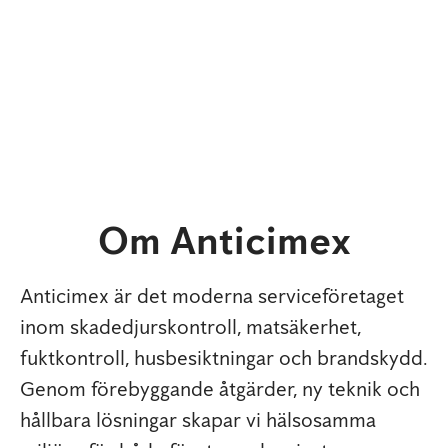
Om Anticimex
Anticimex är det moderna serviceföretaget
inom skadedjurskontroll, matsäkerhet,
fuktkontroll, husbesiktningar och brandskydd.
Genom förebyggande åtgärder, ny teknik och
hållbara lösningar skapar vi hälsosamma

####

# [Aim of the task]
The answer must consist of every line above that contains the word "Anticimex".

# [Task response]
Om Anticimex
Anticimex är det moderna serviceföretaget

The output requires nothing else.